Impairment of corpus cavernosal smooth muscle relaxation by glycosylated human haemoglobin

Objective To examine the effect of HbA 1c , an isoform of glycosylated haemoglobin (GHb, a product of non‐enzymatic reactions between elevated blood glucose and haemoglobin), on nitric oxide‐mediated corpus cavernosal smooth muscle relaxation, and to categorize the mechanisms involved. Materials and methods Corpus cavernosal tissue from Wistar rats (300–350 g body weight) was prepared for the measurement of isometric tension. After equilibration in Krebs solution gassed with 95% O 2 /5% CO 2 at 37 °C for 90 min, optimal resting tension was applied. Tissue was precontracted with 1 µmol/L noradrenaline (NAd) and either relaxed with incremental doses of acetylcholine (ACh) or sodium nitroprusside (SNP).
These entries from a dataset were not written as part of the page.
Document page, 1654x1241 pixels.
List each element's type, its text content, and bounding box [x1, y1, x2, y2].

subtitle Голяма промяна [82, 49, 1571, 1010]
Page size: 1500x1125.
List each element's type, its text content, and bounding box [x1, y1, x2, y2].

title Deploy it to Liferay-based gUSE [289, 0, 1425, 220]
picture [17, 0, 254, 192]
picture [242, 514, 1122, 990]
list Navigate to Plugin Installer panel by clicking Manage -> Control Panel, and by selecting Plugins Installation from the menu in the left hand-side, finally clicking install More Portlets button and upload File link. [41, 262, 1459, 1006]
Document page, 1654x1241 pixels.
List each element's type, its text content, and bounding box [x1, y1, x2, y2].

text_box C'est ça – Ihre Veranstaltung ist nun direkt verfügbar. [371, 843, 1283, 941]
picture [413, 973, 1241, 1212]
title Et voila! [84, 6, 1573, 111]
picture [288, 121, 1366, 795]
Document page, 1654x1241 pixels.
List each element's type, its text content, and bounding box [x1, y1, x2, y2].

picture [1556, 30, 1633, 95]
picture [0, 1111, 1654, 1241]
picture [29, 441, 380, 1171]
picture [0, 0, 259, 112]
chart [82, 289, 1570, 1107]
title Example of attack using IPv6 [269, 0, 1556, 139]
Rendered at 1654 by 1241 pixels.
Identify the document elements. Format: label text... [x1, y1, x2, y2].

After washout, strips were again precontracted with NAd and then incubated with pyrogallol (100 µmol/L), 100 µL of haemoglobin or 100 µL of GHb in the presence of either l ‐arginine (100 µmol/L), indomethacin (10 µmol/L), allopurinol (100 µmol/L), deferoxamine (100 µmol/L), catalase (600 IU/mL), or superoxide dismutase (SOD) (120 IU/mL) before ACh‐ or SNP‐induced relaxation responses were repeated. Results Haemoglobin and GHb significantly impaired the relaxation of rat corpus cavernosum to ACh in a dose‐dependent manner. l ‐arginine reversed the impairment caused by Hb, but not GHb. A donor of superoxide anions, pyrogallol, mimicked this impairment to ACh when added to control strips. Catalase, deferoxamine, indomethacin and allopurinol had no significant effect on the impaired relaxation response to ACh, whilst l ‐arginine partially reversed it. SOD completely reversed the GHb‐induced impaired relaxation; GHb did not alter the relaxation response to SNP. Conclusion GHb significantly impairs endothelial NO‐mediated corpus cavernosal relaxation in the rat, in vitro. This effect is caused partly by the generation of superoxide anions and the extracellular inactivation of NO.